Analysis, Governance, Human Rights

The Human Costs of Korean Division

The division of the Korean peninsula continues to incur definitive political, social, and economic costs. The human costs of division, however, are often forgotten. A recent story in Public Radio International (PRI) details the pain associated with division for individuals separated from their homeland for more than 60 years. Families separated in North and South Korea during and after the Korean War also represent the human cost of division. Due to the restricted nature of contact with North Korean citizens, separated family members are only permitted to officially meet through special reunions pre-arranged by the two governments. Since 2000, the ROK Ministry of Unification estimates that 23,519 persons from 4,677 families have been reunited through either in-person meetings or video reunions.

Recorded data:

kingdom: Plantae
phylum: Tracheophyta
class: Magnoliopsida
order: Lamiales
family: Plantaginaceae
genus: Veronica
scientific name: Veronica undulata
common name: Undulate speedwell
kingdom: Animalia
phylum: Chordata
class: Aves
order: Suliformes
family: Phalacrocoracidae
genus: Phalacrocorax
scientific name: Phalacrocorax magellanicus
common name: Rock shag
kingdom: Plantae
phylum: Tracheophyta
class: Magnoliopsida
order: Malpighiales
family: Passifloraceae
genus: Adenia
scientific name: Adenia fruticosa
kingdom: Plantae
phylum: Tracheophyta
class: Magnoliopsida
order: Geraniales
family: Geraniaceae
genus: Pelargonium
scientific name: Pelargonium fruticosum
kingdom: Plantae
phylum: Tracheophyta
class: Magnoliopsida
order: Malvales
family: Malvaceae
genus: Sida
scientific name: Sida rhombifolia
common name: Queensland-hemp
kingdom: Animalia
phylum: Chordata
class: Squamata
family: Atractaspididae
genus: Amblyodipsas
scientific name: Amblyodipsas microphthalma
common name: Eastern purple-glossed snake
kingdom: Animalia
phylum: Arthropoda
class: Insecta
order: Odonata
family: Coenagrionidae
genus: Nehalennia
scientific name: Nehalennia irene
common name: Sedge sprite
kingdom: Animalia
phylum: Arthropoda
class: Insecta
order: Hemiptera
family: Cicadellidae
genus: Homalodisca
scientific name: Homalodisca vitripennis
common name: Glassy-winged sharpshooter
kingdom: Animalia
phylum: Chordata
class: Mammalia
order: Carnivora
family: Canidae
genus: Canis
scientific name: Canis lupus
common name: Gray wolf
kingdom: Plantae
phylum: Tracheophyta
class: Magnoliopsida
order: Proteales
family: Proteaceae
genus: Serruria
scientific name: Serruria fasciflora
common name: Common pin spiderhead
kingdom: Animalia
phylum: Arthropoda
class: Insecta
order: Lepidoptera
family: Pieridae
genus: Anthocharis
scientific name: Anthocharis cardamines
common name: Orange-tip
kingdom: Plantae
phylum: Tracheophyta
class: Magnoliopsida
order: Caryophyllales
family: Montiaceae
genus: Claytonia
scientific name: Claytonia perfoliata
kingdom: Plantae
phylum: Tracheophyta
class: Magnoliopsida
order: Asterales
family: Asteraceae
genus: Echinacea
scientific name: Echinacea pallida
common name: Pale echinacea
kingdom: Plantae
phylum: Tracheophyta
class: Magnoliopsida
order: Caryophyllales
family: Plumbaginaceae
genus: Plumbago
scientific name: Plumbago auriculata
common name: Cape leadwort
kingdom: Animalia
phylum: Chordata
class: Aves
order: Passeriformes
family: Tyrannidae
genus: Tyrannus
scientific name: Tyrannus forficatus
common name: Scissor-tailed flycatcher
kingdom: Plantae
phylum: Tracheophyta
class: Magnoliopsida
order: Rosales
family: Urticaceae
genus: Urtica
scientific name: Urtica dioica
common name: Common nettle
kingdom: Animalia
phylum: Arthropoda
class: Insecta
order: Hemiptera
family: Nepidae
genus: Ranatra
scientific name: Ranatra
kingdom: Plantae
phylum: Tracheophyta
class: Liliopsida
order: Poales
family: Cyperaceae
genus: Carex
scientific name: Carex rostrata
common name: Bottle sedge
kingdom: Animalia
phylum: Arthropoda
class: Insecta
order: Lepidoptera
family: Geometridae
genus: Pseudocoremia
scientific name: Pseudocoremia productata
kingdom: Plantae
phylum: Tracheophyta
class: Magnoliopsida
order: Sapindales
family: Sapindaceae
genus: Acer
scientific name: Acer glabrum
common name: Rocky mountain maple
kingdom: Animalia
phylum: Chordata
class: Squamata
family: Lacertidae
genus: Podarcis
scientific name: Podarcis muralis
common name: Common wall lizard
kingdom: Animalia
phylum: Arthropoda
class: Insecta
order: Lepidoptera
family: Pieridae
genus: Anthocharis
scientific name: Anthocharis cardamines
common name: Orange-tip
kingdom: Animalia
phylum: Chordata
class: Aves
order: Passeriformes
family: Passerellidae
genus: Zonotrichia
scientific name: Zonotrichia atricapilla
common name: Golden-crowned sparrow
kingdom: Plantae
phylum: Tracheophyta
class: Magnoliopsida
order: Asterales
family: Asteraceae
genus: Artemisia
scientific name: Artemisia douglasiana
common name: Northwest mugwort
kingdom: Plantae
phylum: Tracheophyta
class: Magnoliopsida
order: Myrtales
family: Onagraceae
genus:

SET TASKS:
• A. Reproduce the part of the passage on the human costs of Korean division starting at "The Human Costs of Korean" and ending at "or video reunions.".
• B. Resume the passage on the human costs of Korean division, writing on from after its last sentence.

ANSWERS TO THE EXERCISE:
• A.
The Human Costs of Korean Division

The division of the Korean peninsula continues to incur definitive political, social, and economic costs. The human costs of division, however, are often forgotten. A recent story in Public Radio International (PRI) details the pain associated with division for individuals separated from their homeland for more than 60 years. Families separated in North and South Korea during and after the Korean War also represent the human cost of division. Due to the restricted nature of contact with North Korean citizens, separated family members are only permitted to officially meet through special reunions pre-arranged by the two governments. Since 2000, the ROK Ministry of Unification estimates that 23,519 persons from 4,677 families have been reunited through either in-person meetings or video reunions.

• B.
Many of these families have been separated for nearly six decades and time is not on their side. As of December 31, 2015, there were 130,808 persons registered in the ROK Ministry of Unification’s separated families database. Unfortunately, nearly half of these family members (or 65,134 persons) had already passed away by the end of 2015. The last official reunion was held in October 2015, but the suspension of these meetings, and the tense relationship between North and South Korea, make it uncertain whether the 65,674 survivors in South Korea will be able to meet their family members in the North.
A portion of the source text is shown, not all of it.